Free Royalty-Free Instrumental Music for Your Videos or Podcasts

I like making videos more than scoring music, but I know how important music is to the emotion of a video. So I spend a lot more time than I’d like inside Mac iLife’s Garageband creating instrumental scores — usually customized to the video. To avoid doing this 500 times, I reuse some of them.

I’ve decided to upload many of my instrumental songs to Podsafe so people can use them for no cost and royalty-free. Here’s the link (Music.ofNalts.com), but please credit WillVideoForFood.com if you use them. I’ll eventually have them linked from this new site.

It’s hard to find a lot of music with the “free AND royalty free” terms (they’re usually free with royalties or cost a ton for royalty-free rights). I’m perplexed why musical artists don’t do this more often to promote their work… especially undiscovered artists. The Music.ofNalts site actually takes you to Podshow, where musicians post “Podsafe music.” Kevin MacLeod (incompetech) is a notable exception. He offers his clever instrumentals for royalty-free use, and requests simply a credit (and Paypal donation).

Many, many YouTubers have incorporated MacLeod’s cheerful songs into their videos (I used his work for Crawling Through the Airport, and he custom scored this “Secret Mentos Elixir” promotional video, for a reasonable fee).

I hope people can find ways to use these songs. Some are quite generic, as I’m not a musician and not fully aware of how to use Garageband (that would require reading a manual- ick).

12 thoughts on “Free Royalty-Free Instrumental Music for Your Videos or Podcasts”

  1. Kevin,
    I bought youtubesounds.com a while back for just this purpose… although I have no musical talen or ability (I usually start with concepts and figure out the problems from there…)

    Anyways… I’ll never use it at this point. Would you be interested in such a domain? Let me know..

    Seth

  2. Just a word of caution…using loops from garageband and making music and giving it away may not be allowed especially if you are making them into loops again. I know for certain that some loop providers do allow you to make royalty free music with them. That’s my problem with buying from some sites that take in work from many artist without proper check. I am afraid these loop makers will one day come down hard on those that resell or give away their music and may have a backlash on my productions that use them.
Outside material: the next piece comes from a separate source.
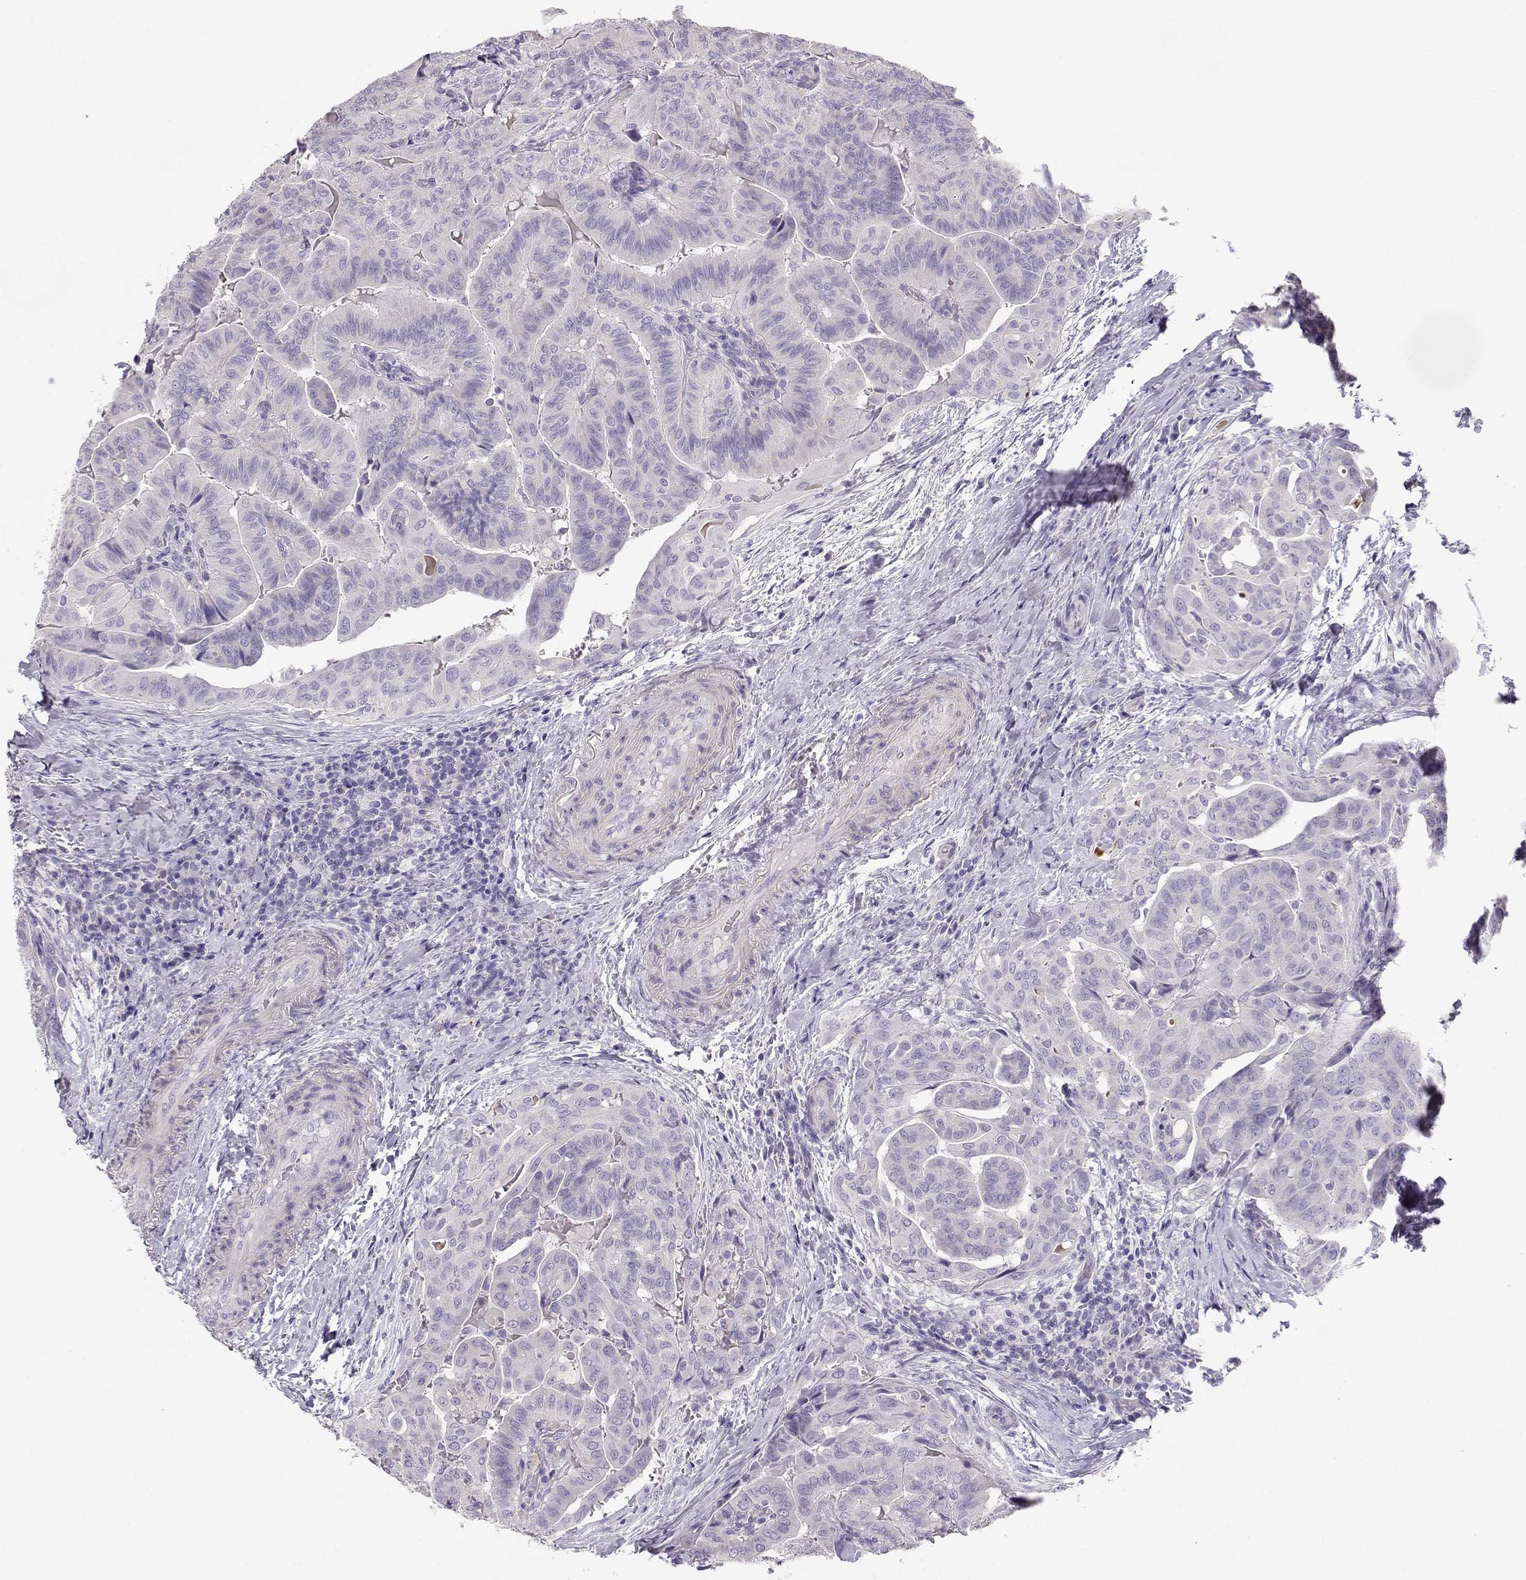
{"staining": {"intensity": "negative", "quantity": "none", "location": "none"}, "tissue": "thyroid cancer", "cell_type": "Tumor cells", "image_type": "cancer", "snomed": [{"axis": "morphology", "description": "Papillary adenocarcinoma, NOS"}, {"axis": "topography", "description": "Thyroid gland"}], "caption": "This histopathology image is of thyroid cancer stained with immunohistochemistry (IHC) to label a protein in brown with the nuclei are counter-stained blue. There is no positivity in tumor cells. The staining was performed using DAB to visualize the protein expression in brown, while the nuclei were stained in blue with hematoxylin (Magnification: 20x).", "gene": "ENDOU", "patient": {"sex": "female", "age": 68}}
  3. I use Sony Cinescore. I was using loops from Sony Acid Pro, but it was way over my head. Cinescore is much better and builds a coherent piece of music to fit the length you want and the mood you want. It works from a library of royalty free music – you select from a wide variety of variants and control the tempo and style. Most people leave positive comments about the music and ask “What is that cool song?”. But then, others say “The music sucks” – I think they are the real musicians.

  4. d’uh, somehow I don’t get to terms with podshow — is there _any_ way to actually use the loops? oO

  5. Hi, just stumbled upon your post and its good to know that there are some nice free alternatives for production music. From my experience for more intensive / advanced (non-youtube) video and film production the cheapest and most professional way to go is the royalty free music libraries. They host great music and you pay a one time fee, usually at a low budget price. Saves me a lot of time …
    As someone commented here though, you should take the time to find a site that looks professional and trustworthy, you don’t want problems with your license after your video production / presentation is already out there with the licensed music.

  6. As a retired sailor who love making videos, I could not exist without you guys. How do I say THANK YOU!! I am on my way to the Caribbean in January (Jamaica to be exact) and I hope to find some music here to match my videos there. Thanks again. As for Kevin Macleod, I made a video thanking him for his generosity. I had to!